In a win for Wiley’s client, the United States District Court for the Eastern District of New York, applying New York law, has held that a bodily injury exclusion bars coverage under an errors and omissions policy for lawsuits stemming from injuries suffered in a tour bus accident. AXIS Surplus Ins. Co. v. Universal Vision Holdings Corp., No. 1:21-cv-05590 (EK)(CLP), 2024 WL 1282350 (E.D.N.Y. Mar. 26, 2024).

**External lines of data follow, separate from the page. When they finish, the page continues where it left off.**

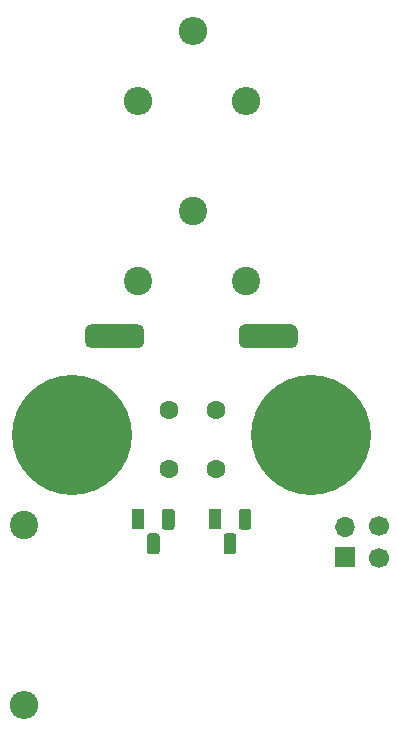
<source format=gbr>
%TF.GenerationSoftware,KiCad,Pcbnew,5.1.10*%
%TF.CreationDate,2021-10-21T14:21:38+02:00*%
%TF.ProjectId,ermerBeeperTHT,65726d65-7242-4656-9570-65725448542e,rev?*%
%TF.SameCoordinates,Original*%
%TF.FileFunction,Soldermask,Bot*%
%TF.FilePolarity,Negative*%
%FSLAX46Y46*%
G04 Gerber Fmt 4.6, Leading zero omitted, Abs format (unit mm)*
G04 Created by KiCad (PCBNEW 5.1.10) date 2021-10-21 14:21:38*
%MOMM*%
%LPD*%
G01*
G04 APERTURE LIST*
%ADD10O,2.400000X2.400000*%
%ADD11C,2.400000*%
%ADD12C,1.700000*%
%ADD13R,1.100000X1.800000*%
%ADD14C,10.160000*%
%ADD15C,1.600000*%
%ADD16O,1.700000X1.700000*%
%ADD17R,1.700000X1.700000*%
G04 APERTURE END LIST*
D10*
%TO.C,R4*%
X58300000Y-69440000D03*
D11*
X58300000Y-54200000D03*
%TD*%
D12*
%TO.C,REF\u002A\u002A*%
X88350000Y-57000000D03*
%TD*%
%TO.C,REF\u002A\u002A*%
X88350000Y-54300000D03*
%TD*%
D10*
%TO.C,R3*%
X72600000Y-12360000D03*
D11*
X72600000Y-27600000D03*
%TD*%
D10*
%TO.C,R2*%
X77100000Y-18260000D03*
D11*
X77100000Y-33500000D03*
%TD*%
D10*
%TO.C,R1*%
X68000000Y-18260000D03*
D11*
X68000000Y-33500000D03*
%TD*%
D13*
%TO.C,Q2*%
X74500000Y-53700000D03*
G36*
G01*
X76490000Y-54325000D02*
X76490000Y-53075000D01*
G75*
G02*
X76765000Y-52800000I275000J0D01*
G01*
X77315000Y-52800000D01*
G75*
G02*
X77590000Y-53075000I0J-275000D01*
G01*
X77590000Y-54325000D01*
G75*
G02*
X77315000Y-54600000I-275000J0D01*
G01*
X76765000Y-54600000D01*
G75*
G02*
X76490000Y-54325000I0J275000D01*
G01*
G37*
G36*
G01*
X75220000Y-56395000D02*
X75220000Y-55145000D01*
G75*
G02*
X75495000Y-54870000I275000J0D01*
G01*
X76045000Y-54870000D01*
G75*
G02*
X76320000Y-55145000I0J-275000D01*
G01*
X76320000Y-56395000D01*
G75*
G02*
X76045000Y-56670000I-275000J0D01*
G01*
X75495000Y-56670000D01*
G75*
G02*
X75220000Y-56395000I0J275000D01*
G01*
G37*
%TD*%
%TO.C,Q1*%
X68000000Y-53700000D03*
G36*
G01*
X69990000Y-54325000D02*
X69990000Y-53075000D01*
G75*
G02*
X70265000Y-52800000I275000J0D01*
G01*
X70815000Y-52800000D01*
G75*
G02*
X71090000Y-53075000I0J-275000D01*
G01*
X71090000Y-54325000D01*
G75*
G02*
X70815000Y-54600000I-275000J0D01*
G01*
X70265000Y-54600000D01*
G75*
G02*
X69990000Y-54325000I0J275000D01*
G01*
G37*
G36*
G01*
X68720000Y-56395000D02*
X68720000Y-55145000D01*
G75*
G02*
X68995000Y-54870000I275000J0D01*
G01*
X69545000Y-54870000D01*
G75*
G02*
X69820000Y-55145000I0J-275000D01*
G01*
X69820000Y-56395000D01*
G75*
G02*
X69545000Y-56670000I-275000J0D01*
G01*
X68995000Y-56670000D01*
G75*
G02*
X68720000Y-56395000I0J275000D01*
G01*
G37*
%TD*%
%TO.C,LS1*%
G36*
G01*
X68500000Y-37700000D02*
X68500000Y-38700000D01*
G75*
G02*
X68000000Y-39200000I-500000J0D01*
G01*
X64000000Y-39200000D01*
G75*
G02*
X63500000Y-38700000I0J500000D01*
G01*
X63500000Y-37700000D01*
G75*
G02*
X64000000Y-37200000I500000J0D01*
G01*
X68000000Y-37200000D01*
G75*
G02*
X68500000Y-37700000I0J-500000D01*
G01*
G37*
G36*
G01*
X81500000Y-37700000D02*
X81500000Y-38700000D01*
G75*
G02*
X81000000Y-39200000I-500000J0D01*
G01*
X77000000Y-39200000D01*
G75*
G02*
X76500000Y-38700000I0J500000D01*
G01*
X76500000Y-37700000D01*
G75*
G02*
X77000000Y-37200000I500000J0D01*
G01*
X81000000Y-37200000D01*
G75*
G02*
X81500000Y-37700000I0J-500000D01*
G01*
G37*
%TD*%
D14*
%TO.C,J2*%
X82600000Y-46600000D03*
%TD*%
%TO.C,J1*%
X62400000Y-46600000D03*
%TD*%
D15*
%TO.C,C2*%
X74600000Y-49400000D03*
X74600000Y-44400000D03*
%TD*%
%TO.C,C1*%
X70600000Y-49400000D03*
X70600000Y-44400000D03*
%TD*%
D16*
%TO.C,BAT1*%
X85500000Y-54310000D03*
D17*
X85500000Y-56850000D03*
%TD*%
M02*

</source>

A tour company arranged a bus tour of Canada for a group of Chinese nationals. For transportation, the tour company hired a third-party bus company and a third-party bus driver. The tour bus allegedly crashed into an embankment and caused thirty-two hospitalizations and three fatalities. Several victims of the crash, as well as some family members, filed lawsuits against the tour company and its parent company, alleging that they negligently engaged and oversaw the bus company. The tour company sought coverage for the lawsuits under its errors and omissions policy. The insurer denied coverage for the lawsuits under the policy’s bodily injury exclusion, which bars coverage for claims “based upon, arising out of or attributable to” bodily injury.

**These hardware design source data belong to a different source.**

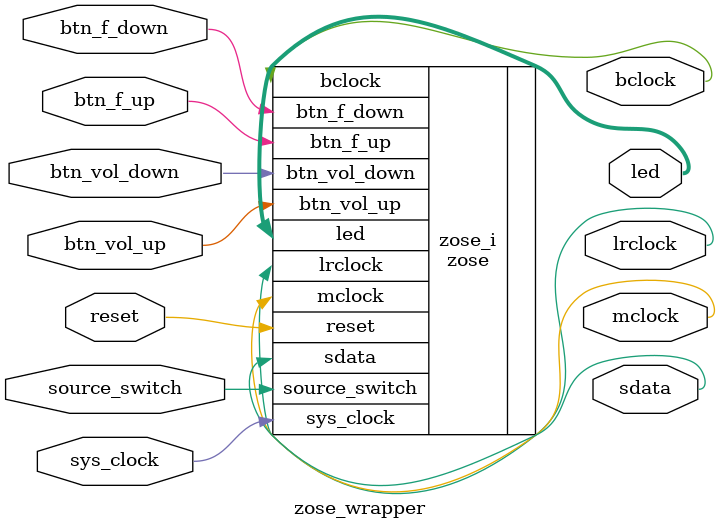
<source format=v>
`timescale 1 ps / 1 ps

module zose_wrapper
   (bclock,
    btn_f_down,
    btn_f_up,
    btn_vol_down,
    btn_vol_up,
    led,
    lrclock,
    mclock,
    reset,
    sdata,
    source_switch,
    sys_clock);
  output bclock;
  input btn_f_down;
  input btn_f_up;
  input btn_vol_down;
  input btn_vol_up;
  output [3:0]led;
  output lrclock;
  output mclock;
  input reset;
  output sdata;
  input source_switch;
  input sys_clock;

  wire bclock;
  wire btn_f_down;
  wire btn_f_up;
  wire btn_vol_down;
  wire btn_vol_up;
  wire [3:0]led;
  wire lrclock;
  wire mclock;
  wire reset;
  wire sdata;
  wire source_switch;
  wire sys_clock;

  zose zose_i
       (.bclock(bclock),
        .btn_f_down(btn_f_down),
        .btn_f_up(btn_f_up),
        .btn_vol_down(btn_vol_down),
        .btn_vol_up(btn_vol_up),
        .led(led),
        .lrclock(lrclock),
        .mclock(mclock),
        .reset(reset),
        .sdata(sdata),
        .source_switch(source_switch),
        .sys_clock(sys_clock));
endmodule

</source>
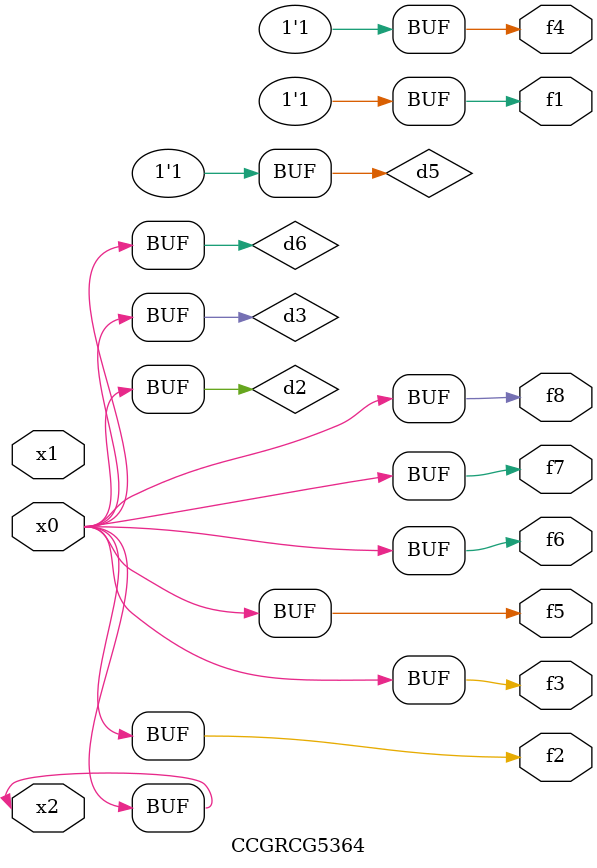
<source format=v>
module CCGRCG5364(
	input x0, x1, x2,
	output f1, f2, f3, f4, f5, f6, f7, f8
);

	wire d1, d2, d3, d4, d5, d6;

	xnor (d1, x2);
	buf (d2, x0, x2);
	and (d3, x0);
	xnor (d4, x1, x2);
	nand (d5, d1, d3);
	buf (d6, d2, d3);
	assign f1 = d5;
	assign f2 = d6;
	assign f3 = d6;
	assign f4 = d5;
	assign f5 = d6;
	assign f6 = d6;
	assign f7 = d6;
	assign f8 = d6;
endmodule

</source>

In the ensuing coverage litigation, the tour company argued that, under Watkins Glen Central School District v. National Union Fire Insurance Co. of Pittsburgh, Pa., 286 A.D.2d 48 (2d Dep’t 2001), the insurer cannot deny coverage under the bodily injury exclusion because it was the bus driver’s independent acts that caused the bodily injuries, not the insured’s professional negligence. The Watkins Glen court reasoned that “an errors and omissions policy … is expressly intended to provide coverage for negligent acts,” and the application of the bodily injury exclusion in such circumstances “would effectively eviscerate the errors and omissions policy altogether.” In response, the insurer argued that Watkins Glen was inapplicable, and the court instead should apply the “but-for” test established in Mount Vernon Fire Insurance Co. v. Creative Housing Ltd., 88 N.Y.2d 347 (1996). Under that test, the bodily injury exclusion barred coverage for the lawsuits because the lawsuits would not have arisen “but for” the bodily injuries.

The court agreed with the insurer and rejected the “consequentialist, policy-based reasoning” in Watkins Glen. According to the court, Watkins Glen did not have a valid basis to depart from the “but-for” test in Mount Vernon or to create its own proximate-causation test. The court emphasized that the phrase “arising out of” cannot be interpreted differently based on the type of conduct and exclusion at issue, as that “would be both untenable and contrary to standard canons of contract interpretation.” The court held that, because the lawsuits would not have been filed “but for” the bodily injuries, the bodily injury exclusion barred coverage for the lawsuits under the errors and omissions policy.